The Youtube platform has, since its earliest inception, offered the opportunity for topics of interest to be ‘debated’.  Initially these debates were informal (i.e. not following any of the recognised structures of debates) and usually used the ‘video response’ function.  This functionality was removed from the site in 2014, and whilst response videos are still made they do not have the profile they once had (and now tend to appeal more to ‘pwnage’ than honest argumentation).

More recently debating has returned to the site through the use of Google Hangouts, which allow disputants to engage ‘live’ with one another in an online version of more traditional debating formats, c.f.
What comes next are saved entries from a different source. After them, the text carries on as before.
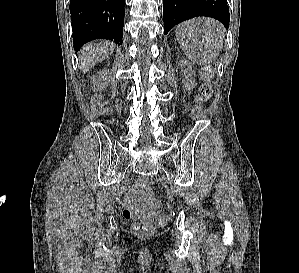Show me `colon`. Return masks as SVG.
I'll list each match as a JSON object with an SVG mask.
<instances>
[{
	"label": "colon",
	"instance_id": "obj_1",
	"mask_svg": "<svg viewBox=\"0 0 299 273\" xmlns=\"http://www.w3.org/2000/svg\"><path fill=\"white\" fill-rule=\"evenodd\" d=\"M202 76H203V79H204V83L200 86L199 93L196 97L197 102L206 101L207 99L210 98V96L212 94V87L209 83V81L211 80V78L213 76L211 68H209V67L204 68V70L202 72ZM142 187L145 190L149 189V186H148L147 182H144ZM135 211H136V202H133L123 210L124 218L132 219L135 215ZM167 219H168V216L161 215L159 217V222H165V221H167ZM133 230L137 234L148 235V234H151L154 231V226L152 224H149V223L139 222V223H135L133 225Z\"/></svg>",
	"mask_w": 299,
	"mask_h": 273
}]
</instances>
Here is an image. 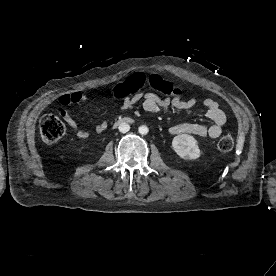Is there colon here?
Listing matches in <instances>:
<instances>
[{
  "label": "colon",
  "mask_w": 276,
  "mask_h": 276,
  "mask_svg": "<svg viewBox=\"0 0 276 276\" xmlns=\"http://www.w3.org/2000/svg\"><path fill=\"white\" fill-rule=\"evenodd\" d=\"M147 84L151 89L162 93L169 98L182 99V93L179 89L173 87L168 82L163 81L160 77L152 75L147 77L144 74H136L120 85L116 90L118 96L131 94ZM40 132L42 139L46 143H55L60 140L65 132L66 126L64 122L55 114H45L40 121ZM234 139L232 135L226 134L222 136L218 142V149L221 152H229L233 149Z\"/></svg>",
  "instance_id": "1"
}]
</instances>
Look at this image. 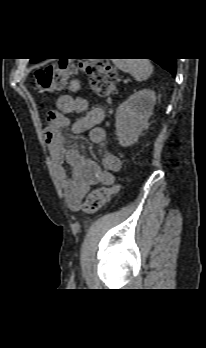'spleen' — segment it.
I'll return each mask as SVG.
<instances>
[{
    "label": "spleen",
    "instance_id": "1",
    "mask_svg": "<svg viewBox=\"0 0 206 348\" xmlns=\"http://www.w3.org/2000/svg\"><path fill=\"white\" fill-rule=\"evenodd\" d=\"M115 66L130 73L137 81H143L150 77L153 65L148 59H113Z\"/></svg>",
    "mask_w": 206,
    "mask_h": 348
}]
</instances>
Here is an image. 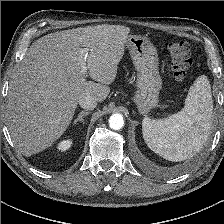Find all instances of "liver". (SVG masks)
<instances>
[{
  "label": "liver",
  "mask_w": 224,
  "mask_h": 224,
  "mask_svg": "<svg viewBox=\"0 0 224 224\" xmlns=\"http://www.w3.org/2000/svg\"><path fill=\"white\" fill-rule=\"evenodd\" d=\"M129 33L121 25L89 26L50 33L30 46L10 83L6 114L23 155L51 147L66 131L80 99L105 100ZM83 47L89 76L97 83L81 73Z\"/></svg>",
  "instance_id": "liver-1"
}]
</instances>
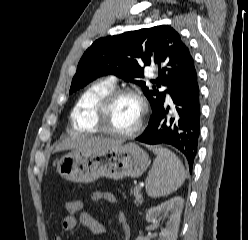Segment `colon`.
Wrapping results in <instances>:
<instances>
[{"label":"colon","instance_id":"5ec220e1","mask_svg":"<svg viewBox=\"0 0 248 240\" xmlns=\"http://www.w3.org/2000/svg\"><path fill=\"white\" fill-rule=\"evenodd\" d=\"M83 201L80 199L68 200L65 204V210L67 215H77L83 209Z\"/></svg>","mask_w":248,"mask_h":240}]
</instances>
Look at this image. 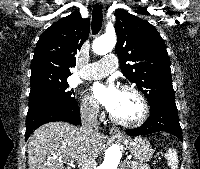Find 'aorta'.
Masks as SVG:
<instances>
[{"instance_id":"obj_1","label":"aorta","mask_w":200,"mask_h":169,"mask_svg":"<svg viewBox=\"0 0 200 169\" xmlns=\"http://www.w3.org/2000/svg\"><path fill=\"white\" fill-rule=\"evenodd\" d=\"M115 45V33H105L93 42L92 49L94 53L104 55L110 52ZM121 156L122 153L120 147L117 144H113L106 150L104 160L98 169H117Z\"/></svg>"}]
</instances>
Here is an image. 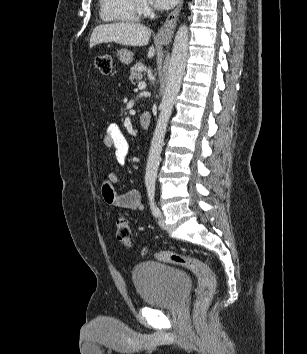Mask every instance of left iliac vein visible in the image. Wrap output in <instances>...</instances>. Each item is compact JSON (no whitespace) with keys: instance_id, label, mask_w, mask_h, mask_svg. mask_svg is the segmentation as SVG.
I'll list each match as a JSON object with an SVG mask.
<instances>
[{"instance_id":"4c4485c4","label":"left iliac vein","mask_w":307,"mask_h":354,"mask_svg":"<svg viewBox=\"0 0 307 354\" xmlns=\"http://www.w3.org/2000/svg\"><path fill=\"white\" fill-rule=\"evenodd\" d=\"M158 224L162 229H166V224H165L164 216H163L162 212H160Z\"/></svg>"}]
</instances>
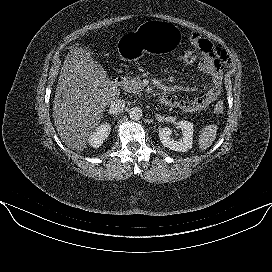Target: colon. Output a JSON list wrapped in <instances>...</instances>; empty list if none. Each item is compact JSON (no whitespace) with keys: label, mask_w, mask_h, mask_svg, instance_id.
Returning a JSON list of instances; mask_svg holds the SVG:
<instances>
[{"label":"colon","mask_w":272,"mask_h":272,"mask_svg":"<svg viewBox=\"0 0 272 272\" xmlns=\"http://www.w3.org/2000/svg\"><path fill=\"white\" fill-rule=\"evenodd\" d=\"M197 56H198V53L195 50L188 49V50L182 51L179 54L178 59L180 62L184 64H191L197 59ZM223 111H224V103L223 101H218L214 106V112L216 114H222Z\"/></svg>","instance_id":"5ec220e1"}]
</instances>
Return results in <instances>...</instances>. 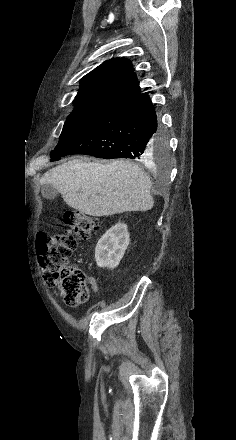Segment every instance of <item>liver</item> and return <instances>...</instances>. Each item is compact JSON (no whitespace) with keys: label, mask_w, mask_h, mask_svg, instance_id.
I'll return each mask as SVG.
<instances>
[{"label":"liver","mask_w":236,"mask_h":440,"mask_svg":"<svg viewBox=\"0 0 236 440\" xmlns=\"http://www.w3.org/2000/svg\"><path fill=\"white\" fill-rule=\"evenodd\" d=\"M40 184L53 185L69 207L95 217L144 212L154 205L149 177L128 160L73 159L45 172Z\"/></svg>","instance_id":"1"}]
</instances>
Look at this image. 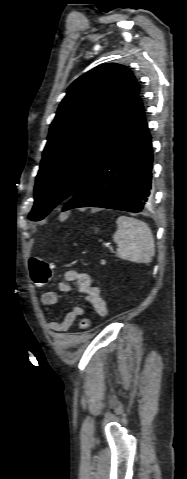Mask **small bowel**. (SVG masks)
Here are the masks:
<instances>
[{"label":"small bowel","mask_w":187,"mask_h":479,"mask_svg":"<svg viewBox=\"0 0 187 479\" xmlns=\"http://www.w3.org/2000/svg\"><path fill=\"white\" fill-rule=\"evenodd\" d=\"M58 290L63 293H75L81 295L83 299L93 307L99 316L104 317L108 313L106 301L102 297L99 288L92 284L91 277L87 273L73 269L66 271L64 274V281L58 284ZM59 300L58 293L54 291H46L40 297V302L46 306L54 305L58 303ZM83 314L84 309L81 306L76 305L69 313H67L63 321H47L46 325L55 333H65L69 331L75 320Z\"/></svg>","instance_id":"1"}]
</instances>
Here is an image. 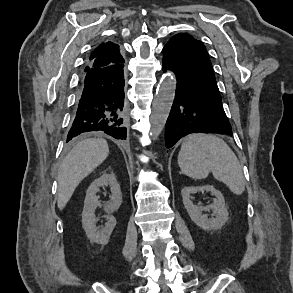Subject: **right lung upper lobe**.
<instances>
[{
	"mask_svg": "<svg viewBox=\"0 0 293 293\" xmlns=\"http://www.w3.org/2000/svg\"><path fill=\"white\" fill-rule=\"evenodd\" d=\"M123 63L124 59L120 54L119 45L109 41L96 48L89 58L88 66L85 68V71L94 68L120 65Z\"/></svg>",
	"mask_w": 293,
	"mask_h": 293,
	"instance_id": "obj_1",
	"label": "right lung upper lobe"
}]
</instances>
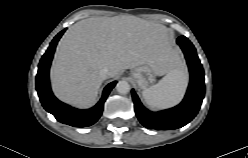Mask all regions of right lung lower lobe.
<instances>
[{
	"mask_svg": "<svg viewBox=\"0 0 248 158\" xmlns=\"http://www.w3.org/2000/svg\"><path fill=\"white\" fill-rule=\"evenodd\" d=\"M65 30L66 29L62 30L53 39V41L50 43L49 48L40 60L38 73L36 76V90L45 110L53 114L59 122L74 127L90 126L100 118L103 111L104 102L117 82L114 81L108 84L103 91V95L100 101L94 107L88 110H79L76 108H72L59 101L53 95L50 88L49 68L57 42L59 41Z\"/></svg>",
	"mask_w": 248,
	"mask_h": 158,
	"instance_id": "98d812e1",
	"label": "right lung lower lobe"
}]
</instances>
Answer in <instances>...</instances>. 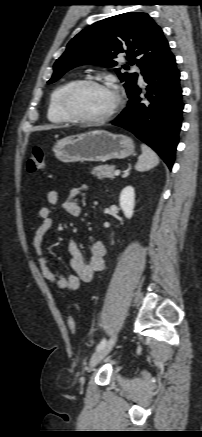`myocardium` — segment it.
<instances>
[{"label":"myocardium","mask_w":202,"mask_h":437,"mask_svg":"<svg viewBox=\"0 0 202 437\" xmlns=\"http://www.w3.org/2000/svg\"><path fill=\"white\" fill-rule=\"evenodd\" d=\"M87 86H95L103 89L110 90L115 95V103L111 110L101 116V117H86L83 115H80L77 113L73 106H72V100L74 95L82 88ZM123 103L122 96L119 92V90L113 86L112 84L92 79V78H85L75 81L72 85H70L66 91L63 93L61 97V109L64 115L70 119L71 121L77 122V123H83V124H103L109 120H111L120 110Z\"/></svg>","instance_id":"myocardium-1"}]
</instances>
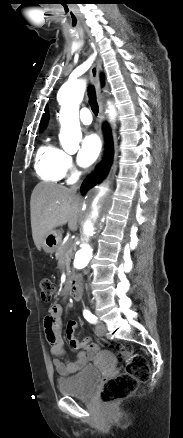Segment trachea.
Returning <instances> with one entry per match:
<instances>
[{
	"mask_svg": "<svg viewBox=\"0 0 183 438\" xmlns=\"http://www.w3.org/2000/svg\"><path fill=\"white\" fill-rule=\"evenodd\" d=\"M88 96H89V102L91 105V109L95 115H98L99 112V106L96 101V93L93 86L88 87Z\"/></svg>",
	"mask_w": 183,
	"mask_h": 438,
	"instance_id": "3493384b",
	"label": "trachea"
}]
</instances>
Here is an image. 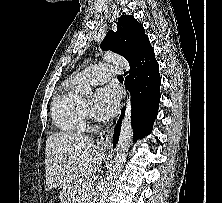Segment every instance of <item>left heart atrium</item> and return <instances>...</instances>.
<instances>
[{"label": "left heart atrium", "instance_id": "1", "mask_svg": "<svg viewBox=\"0 0 222 203\" xmlns=\"http://www.w3.org/2000/svg\"><path fill=\"white\" fill-rule=\"evenodd\" d=\"M119 106L118 91L112 86L99 88L95 96V111L102 116H112Z\"/></svg>", "mask_w": 222, "mask_h": 203}]
</instances>
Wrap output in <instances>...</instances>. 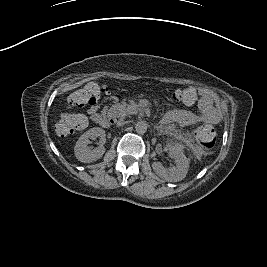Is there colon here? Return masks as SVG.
<instances>
[{
	"instance_id": "1",
	"label": "colon",
	"mask_w": 267,
	"mask_h": 267,
	"mask_svg": "<svg viewBox=\"0 0 267 267\" xmlns=\"http://www.w3.org/2000/svg\"><path fill=\"white\" fill-rule=\"evenodd\" d=\"M104 93L102 87L96 84L85 86L76 93L75 101L84 104H96ZM178 102L185 105L190 100V92L187 89L178 90L175 93ZM86 126V119L82 116H66L57 125V131L62 136L68 135L72 129H83ZM197 138L202 152H210L216 146V133L212 126H205L197 132Z\"/></svg>"
}]
</instances>
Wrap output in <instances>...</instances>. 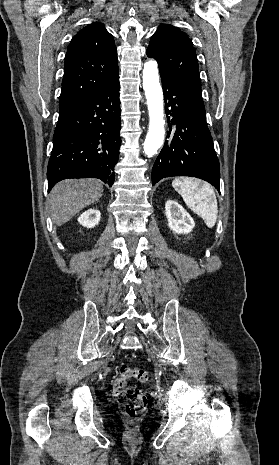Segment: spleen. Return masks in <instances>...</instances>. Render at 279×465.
<instances>
[{
	"label": "spleen",
	"instance_id": "obj_1",
	"mask_svg": "<svg viewBox=\"0 0 279 465\" xmlns=\"http://www.w3.org/2000/svg\"><path fill=\"white\" fill-rule=\"evenodd\" d=\"M172 186L187 206L203 218L207 227L212 228L215 225L218 215L217 199L214 189L208 183L180 177L172 181Z\"/></svg>",
	"mask_w": 279,
	"mask_h": 465
}]
</instances>
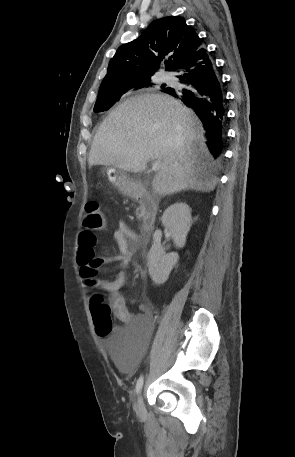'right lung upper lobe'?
Returning <instances> with one entry per match:
<instances>
[{
  "label": "right lung upper lobe",
  "instance_id": "cb5924a9",
  "mask_svg": "<svg viewBox=\"0 0 295 457\" xmlns=\"http://www.w3.org/2000/svg\"><path fill=\"white\" fill-rule=\"evenodd\" d=\"M201 39L185 19L168 16L152 22L136 40L118 48L108 65L100 90L138 86L152 77L165 61V70L174 71L187 56L200 48Z\"/></svg>",
  "mask_w": 295,
  "mask_h": 457
}]
</instances>
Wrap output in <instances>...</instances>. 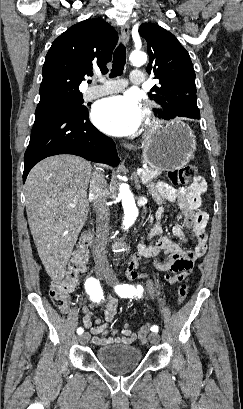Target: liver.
<instances>
[{
	"label": "liver",
	"mask_w": 243,
	"mask_h": 409,
	"mask_svg": "<svg viewBox=\"0 0 243 409\" xmlns=\"http://www.w3.org/2000/svg\"><path fill=\"white\" fill-rule=\"evenodd\" d=\"M92 166L74 155L40 161L25 182L26 212L47 274L60 282L89 212L87 187Z\"/></svg>",
	"instance_id": "liver-1"
}]
</instances>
The debate between Dr Kristi Winters and Carl Benjamin (Sargon of Akkad).  This debate had many of the features of a standard debate, including the presence of a moderator, time-limited Opening and Closing Statements, and opportunities for Rebuttals, again time-limited.

(It is worth noting that this online version of a debate had the advantage of allowing participants to cite their sources and have them appear in the description of the video, a feature not present in live offline debates).

There are advantages and disadvantages to both of these systems:

Video Responses:

  • Advantages
    • They are naturally time-limited without the need for moderation
    • Opportunity for good preparation
    • Sources offered by ‘opponent’ can be considered
    • New sources can be found to advance one’s argument
    • Input can be given by viewers which might be taken into consideration
    • Video response format is not limited to ‘talking head’ and might include graphics, quotations, clips from video being responded to etc.
  • Disadvantages
    • Potential difficulty in following chain of debate (particularly since video response feature was removed from Youtube).
    • Different subscriber numbers for participants might mean different viewing numbers for the ‘sides’ of the debate.
    • Response videos have something of a bad reputation.

Google Hangout/Livestream

  • Advantages
    • Liveness
    • All the debate is in one place
    • Familiarity (they are similar to offline live debates)
    • Rebuttals are spontaneous, therefore indicator of live knowledge (maybe)
    • Questions and comments from viewers can be collected from Chat (not necessarily an advantage).
  • Disadvantages
    • As with live debates, they prioritise rhetorical flair and quick-wittedness over capacity to marshal information to construct an argument or rebuttal.
    • Don’t allow for checking of sources.
    • Doesn’t (necessarily) allow for an ‘equilibrating’ of styles.
    • Is constrained to talking head format.
    • Potential technical problems with live streaming.
    • Can be over-long
    • Different experiences for ‘live’ viewers (who have access to the Chat feature) vs. those watching the recording later.

A disadvantage shared by both systems is that the Youtube environment is not always supportive of ordered discourse.  Comment sections particularly can become hostile or partisan, neither of which condition contributes positively to the advancement of intelligent life.


To initiate a system which combines the advantages of Video Responses with those of Hangouts/Livestreaming.  The following structure is proposed:

  1. Debates are between two participants.
  2. A specific proposition is selected in advance, with participants taken the position of ‘Proposer’ (arguing the Affirmative) and ‘Respondant’ (arguing the Negative).
  3. Each participant makes a 10 minute video containing their Opening Statement with regard to the proposition.
  4. These Statements are uploaded to Youtube and set to go live at the same time.
  5. After a fixed period of time, say 24 hours, each participant uploads a Rebuttal video to Youtube, again set to go live at the same time.
  6. A second Rebuttal video is uploaded and made live a fixed period of time after that, say a further 24 hours.
  7. Participants each upload a final video containing their Closing Statement after a final fixed period of time.
  8. (Optional) Participants take part in a joint hangout in which they discuss the debate.
  9. All videos are posted onto a website set up for the purpose.
  10. Comments on the website are moderated according to clear guidelines.